---- Input for this task

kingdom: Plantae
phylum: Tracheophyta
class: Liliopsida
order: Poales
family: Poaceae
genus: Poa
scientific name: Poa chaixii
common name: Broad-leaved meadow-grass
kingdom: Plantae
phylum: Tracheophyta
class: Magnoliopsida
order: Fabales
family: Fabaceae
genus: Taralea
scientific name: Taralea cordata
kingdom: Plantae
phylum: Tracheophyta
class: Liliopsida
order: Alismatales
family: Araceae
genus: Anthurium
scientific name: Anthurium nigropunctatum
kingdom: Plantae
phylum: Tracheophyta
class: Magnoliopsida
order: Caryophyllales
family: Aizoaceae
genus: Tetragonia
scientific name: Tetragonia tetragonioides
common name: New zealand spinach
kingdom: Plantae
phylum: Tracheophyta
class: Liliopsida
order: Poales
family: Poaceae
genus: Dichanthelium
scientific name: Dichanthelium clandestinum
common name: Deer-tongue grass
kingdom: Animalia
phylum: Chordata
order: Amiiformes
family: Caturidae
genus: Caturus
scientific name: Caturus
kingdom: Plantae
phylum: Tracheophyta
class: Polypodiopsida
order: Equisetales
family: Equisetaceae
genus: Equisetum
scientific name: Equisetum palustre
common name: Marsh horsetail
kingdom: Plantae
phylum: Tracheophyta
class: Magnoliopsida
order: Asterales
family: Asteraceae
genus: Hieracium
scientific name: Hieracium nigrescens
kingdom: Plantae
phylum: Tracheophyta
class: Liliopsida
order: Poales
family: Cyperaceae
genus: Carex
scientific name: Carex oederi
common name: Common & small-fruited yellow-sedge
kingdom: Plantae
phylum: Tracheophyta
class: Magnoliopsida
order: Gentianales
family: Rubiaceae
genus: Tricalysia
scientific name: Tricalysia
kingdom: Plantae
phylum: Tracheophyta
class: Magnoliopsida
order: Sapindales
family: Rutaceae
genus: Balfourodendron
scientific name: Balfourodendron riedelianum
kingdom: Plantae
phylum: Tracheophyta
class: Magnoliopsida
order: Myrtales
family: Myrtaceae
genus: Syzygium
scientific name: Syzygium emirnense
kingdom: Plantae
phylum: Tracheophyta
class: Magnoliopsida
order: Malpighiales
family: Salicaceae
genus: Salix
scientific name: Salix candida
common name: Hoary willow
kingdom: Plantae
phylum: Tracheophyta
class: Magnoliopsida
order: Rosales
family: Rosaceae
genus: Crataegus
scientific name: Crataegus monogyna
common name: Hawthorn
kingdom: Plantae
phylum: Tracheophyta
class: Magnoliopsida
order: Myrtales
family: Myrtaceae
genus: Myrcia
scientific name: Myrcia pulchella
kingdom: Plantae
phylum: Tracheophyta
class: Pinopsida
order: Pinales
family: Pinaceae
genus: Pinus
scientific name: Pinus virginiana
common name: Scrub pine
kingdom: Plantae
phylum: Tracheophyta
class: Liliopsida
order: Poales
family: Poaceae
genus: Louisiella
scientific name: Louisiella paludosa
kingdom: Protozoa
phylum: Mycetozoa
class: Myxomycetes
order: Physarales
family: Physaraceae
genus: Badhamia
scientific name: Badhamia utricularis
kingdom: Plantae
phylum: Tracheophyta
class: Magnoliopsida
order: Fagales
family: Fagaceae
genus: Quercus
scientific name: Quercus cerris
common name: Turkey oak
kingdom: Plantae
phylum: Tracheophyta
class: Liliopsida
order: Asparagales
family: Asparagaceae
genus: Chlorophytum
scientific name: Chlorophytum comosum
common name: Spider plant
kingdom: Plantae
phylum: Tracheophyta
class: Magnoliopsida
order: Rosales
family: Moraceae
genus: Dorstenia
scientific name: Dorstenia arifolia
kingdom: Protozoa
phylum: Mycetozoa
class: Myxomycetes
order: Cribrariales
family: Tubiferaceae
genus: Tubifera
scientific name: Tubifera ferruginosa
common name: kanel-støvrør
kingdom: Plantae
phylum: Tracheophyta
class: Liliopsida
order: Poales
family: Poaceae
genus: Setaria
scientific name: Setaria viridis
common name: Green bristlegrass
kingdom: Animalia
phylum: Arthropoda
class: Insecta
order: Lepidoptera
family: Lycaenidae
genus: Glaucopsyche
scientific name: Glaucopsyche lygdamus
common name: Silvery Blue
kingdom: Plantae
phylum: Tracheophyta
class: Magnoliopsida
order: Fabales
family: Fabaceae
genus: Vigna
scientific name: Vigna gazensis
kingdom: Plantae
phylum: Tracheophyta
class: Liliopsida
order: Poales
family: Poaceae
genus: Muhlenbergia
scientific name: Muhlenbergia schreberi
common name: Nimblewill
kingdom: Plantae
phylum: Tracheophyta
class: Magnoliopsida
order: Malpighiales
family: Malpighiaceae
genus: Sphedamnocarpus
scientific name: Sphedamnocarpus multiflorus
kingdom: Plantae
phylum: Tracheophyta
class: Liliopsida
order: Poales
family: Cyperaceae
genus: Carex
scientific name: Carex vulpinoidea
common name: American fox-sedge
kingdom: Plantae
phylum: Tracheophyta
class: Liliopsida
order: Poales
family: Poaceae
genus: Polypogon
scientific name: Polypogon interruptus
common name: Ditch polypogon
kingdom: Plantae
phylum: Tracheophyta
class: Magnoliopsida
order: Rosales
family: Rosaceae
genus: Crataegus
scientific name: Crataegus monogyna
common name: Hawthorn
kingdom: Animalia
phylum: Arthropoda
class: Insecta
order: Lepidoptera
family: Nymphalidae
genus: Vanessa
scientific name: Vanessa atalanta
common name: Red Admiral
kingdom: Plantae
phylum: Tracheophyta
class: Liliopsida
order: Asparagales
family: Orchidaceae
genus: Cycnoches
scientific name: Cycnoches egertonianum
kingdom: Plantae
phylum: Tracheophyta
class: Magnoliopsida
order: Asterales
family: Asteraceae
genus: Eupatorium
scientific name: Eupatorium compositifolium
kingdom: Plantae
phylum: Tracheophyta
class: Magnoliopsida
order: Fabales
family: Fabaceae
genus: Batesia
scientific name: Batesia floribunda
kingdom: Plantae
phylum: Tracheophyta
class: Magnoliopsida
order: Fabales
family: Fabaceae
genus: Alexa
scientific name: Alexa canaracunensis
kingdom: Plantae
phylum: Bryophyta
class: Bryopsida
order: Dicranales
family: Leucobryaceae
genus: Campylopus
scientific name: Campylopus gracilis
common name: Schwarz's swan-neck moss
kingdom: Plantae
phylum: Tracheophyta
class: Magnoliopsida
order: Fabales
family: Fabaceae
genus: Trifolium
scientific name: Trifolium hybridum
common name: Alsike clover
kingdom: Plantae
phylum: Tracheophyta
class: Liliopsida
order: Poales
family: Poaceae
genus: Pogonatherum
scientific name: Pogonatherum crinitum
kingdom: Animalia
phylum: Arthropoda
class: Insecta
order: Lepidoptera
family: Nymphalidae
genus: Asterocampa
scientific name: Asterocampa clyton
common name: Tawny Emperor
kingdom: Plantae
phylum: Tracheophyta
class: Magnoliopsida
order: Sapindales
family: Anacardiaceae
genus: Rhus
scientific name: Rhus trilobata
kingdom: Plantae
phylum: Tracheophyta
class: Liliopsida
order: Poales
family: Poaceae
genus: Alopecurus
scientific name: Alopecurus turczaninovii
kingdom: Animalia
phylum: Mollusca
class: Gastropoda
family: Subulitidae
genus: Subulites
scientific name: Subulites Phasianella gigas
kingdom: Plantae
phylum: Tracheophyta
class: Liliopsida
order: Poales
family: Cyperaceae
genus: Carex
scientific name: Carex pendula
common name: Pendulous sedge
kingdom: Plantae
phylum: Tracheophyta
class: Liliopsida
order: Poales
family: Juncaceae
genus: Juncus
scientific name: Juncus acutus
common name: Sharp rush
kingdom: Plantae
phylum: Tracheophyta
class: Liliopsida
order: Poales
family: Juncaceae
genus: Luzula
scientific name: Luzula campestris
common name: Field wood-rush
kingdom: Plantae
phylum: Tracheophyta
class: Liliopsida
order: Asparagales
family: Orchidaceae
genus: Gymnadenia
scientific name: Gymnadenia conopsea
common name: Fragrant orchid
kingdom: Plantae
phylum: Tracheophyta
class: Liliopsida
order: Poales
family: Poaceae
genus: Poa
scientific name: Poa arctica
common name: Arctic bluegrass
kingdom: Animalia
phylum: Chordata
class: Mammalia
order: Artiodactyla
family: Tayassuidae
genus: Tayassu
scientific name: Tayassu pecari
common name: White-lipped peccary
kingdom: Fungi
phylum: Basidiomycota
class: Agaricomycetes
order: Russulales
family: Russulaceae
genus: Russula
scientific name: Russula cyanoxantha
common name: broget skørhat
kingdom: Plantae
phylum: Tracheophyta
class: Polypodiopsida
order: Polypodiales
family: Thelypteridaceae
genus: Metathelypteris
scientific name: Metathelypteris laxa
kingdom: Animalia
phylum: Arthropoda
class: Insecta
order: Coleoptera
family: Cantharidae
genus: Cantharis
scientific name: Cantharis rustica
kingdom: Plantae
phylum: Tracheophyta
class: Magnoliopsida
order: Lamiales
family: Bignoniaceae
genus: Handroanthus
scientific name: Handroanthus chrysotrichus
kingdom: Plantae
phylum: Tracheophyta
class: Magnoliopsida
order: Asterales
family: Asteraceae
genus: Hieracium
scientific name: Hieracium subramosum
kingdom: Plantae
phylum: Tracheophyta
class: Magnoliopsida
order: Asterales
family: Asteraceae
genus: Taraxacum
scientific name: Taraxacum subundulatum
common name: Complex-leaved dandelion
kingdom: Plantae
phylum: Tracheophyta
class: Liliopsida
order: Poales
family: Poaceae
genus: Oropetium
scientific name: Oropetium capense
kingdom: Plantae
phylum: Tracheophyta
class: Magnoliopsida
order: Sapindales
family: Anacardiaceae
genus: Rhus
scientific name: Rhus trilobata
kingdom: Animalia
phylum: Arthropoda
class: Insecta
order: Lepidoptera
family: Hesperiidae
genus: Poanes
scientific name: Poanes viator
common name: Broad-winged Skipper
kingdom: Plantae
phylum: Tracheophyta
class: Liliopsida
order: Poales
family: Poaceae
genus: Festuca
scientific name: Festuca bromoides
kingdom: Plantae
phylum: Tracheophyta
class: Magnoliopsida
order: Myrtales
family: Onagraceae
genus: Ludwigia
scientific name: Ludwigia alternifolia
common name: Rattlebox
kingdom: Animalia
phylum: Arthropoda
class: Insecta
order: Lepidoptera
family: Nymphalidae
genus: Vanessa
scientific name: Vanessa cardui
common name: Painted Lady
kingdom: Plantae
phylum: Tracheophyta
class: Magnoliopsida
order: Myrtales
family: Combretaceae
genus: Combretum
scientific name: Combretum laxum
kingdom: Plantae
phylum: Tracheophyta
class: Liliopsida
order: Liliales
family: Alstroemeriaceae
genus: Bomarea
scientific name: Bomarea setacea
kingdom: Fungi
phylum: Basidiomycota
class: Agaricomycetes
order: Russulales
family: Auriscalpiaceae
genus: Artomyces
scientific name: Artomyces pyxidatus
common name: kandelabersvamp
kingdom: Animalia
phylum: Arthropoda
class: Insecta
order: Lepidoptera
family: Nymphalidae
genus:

--------

Reproduce the items above verbatim, starting from the very first line and ending with the line that contains "scientific name: Balfourodendron riedelianum", including that line.

▶ **Reply**:
kingdom: Plantae
phylum: Tracheophyta
class: Liliopsida
order: Poales
family: Poaceae
genus: Poa
scientific name: Poa chaixii
common name: Broad-leaved meadow-grass
kingdom: Plantae
phylum: Tracheophyta
class: Magnoliopsida
order: Fabales
family: Fabaceae
genus: Taralea
scientific name: Taralea cordata
kingdom: Plantae
phylum: Tracheophyta
class: Liliopsida
order: Alismatales
family: Araceae
genus: Anthurium
scientific name: Anthurium nigropunctatum
kingdom: Plantae
phylum: Tracheophyta
class: Magnoliopsida
order: Caryophyllales
family: Aizoaceae
genus: Tetragonia
scientific name: Tetragonia tetragonioides
common name: New zealand spinach
kingdom: Plantae
phylum: Tracheophyta
class: Liliopsida
order: Poales
family: Poaceae
genus: Dichanthelium
scientific name: Dichanthelium clandestinum
common name: Deer-tongue grass
kingdom: Animalia
phylum: Chordata
order: Amiiformes
family: Caturidae
genus: Caturus
scientific name: Caturus
kingdom: Plantae
phylum: Tracheophyta
class: Polypodiopsida
order: Equisetales
family: Equisetaceae
genus: Equisetum
scientific name: Equisetum palustre
common name: Marsh horsetail
kingdom: Plantae
phylum: Tracheophyta
class: Magnoliopsida
order: Asterales
family: Asteraceae
genus: Hieracium
scientific name: Hieracium nigrescens
kingdom: Plantae
phylum: Tracheophyta
class: Liliopsida
order: Poales
family: Cyperaceae
genus: Carex
scientific name: Carex oederi
common name: Common & small-fruited yellow-sedge
kingdom: Plantae
phylum: Tracheophyta
class: Magnoliopsida
order: Gentianales
family: Rubiaceae
genus: Tricalysia
scientific name: Tricalysia
kingdom: Plantae
phylum: Tracheophyta
class: Magnoliopsida
order: Sapindales
family: Rutaceae
genus: Balfourodendron
scientific name: Balfourodendron riedelianum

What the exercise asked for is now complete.